Former American software company

Twist and Shout, Inc. was an American software company based in San Francisco, California and founded in 2011. Its main product was a mobile application called Twist which allowed users to share their estimated time of arrival (ETA) and real-time GPS location while traveling.

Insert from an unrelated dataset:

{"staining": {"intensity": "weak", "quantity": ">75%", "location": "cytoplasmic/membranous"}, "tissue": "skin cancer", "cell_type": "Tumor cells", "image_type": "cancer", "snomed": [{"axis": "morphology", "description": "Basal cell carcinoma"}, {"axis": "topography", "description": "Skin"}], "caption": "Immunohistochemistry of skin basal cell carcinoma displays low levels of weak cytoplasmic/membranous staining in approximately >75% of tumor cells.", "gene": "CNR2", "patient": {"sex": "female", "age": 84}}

Twist closed its doors on April 1, 2014.

== History ==
Twist and Shout, Inc. was founded by Bill Lee, Mike Belshe, Frank VanZile and Edward Marks. Twist and Shout, Inc. collected $6 million in venture capital funds from Bridgescale Partners, Eric Hahn, Jeff Skoll, Bill Lee and Mike Belshe.

==Corporate==
Twist and Shout's advisors included David Sacks, CEO of Yammer, Matthew Cowan, Bridgescale Partners Managing Director, and Eric Hahn, Inventures Group Partner. The Twist website and mobile application team included engineers from MIT, Apple, Google and Stanford.

==Products==
The concept for the mobile application called Twist, came from co-founder and CEO Bill Lee. Twist adjusted to user transportation modes such as driving, public transit or walking, and allowed private sharing of estimated arrival times with others. Twist functioned on a user's phone and integrated with their calendar, contacts, email, chat and Google Map features. Twist incorporated traffic conditions into its arrival time calculations. The service was free and was advertisement-free. It was available in the United States, Canada, Australia and the United Kingdom, and was compatible with both iPhones and Android phones.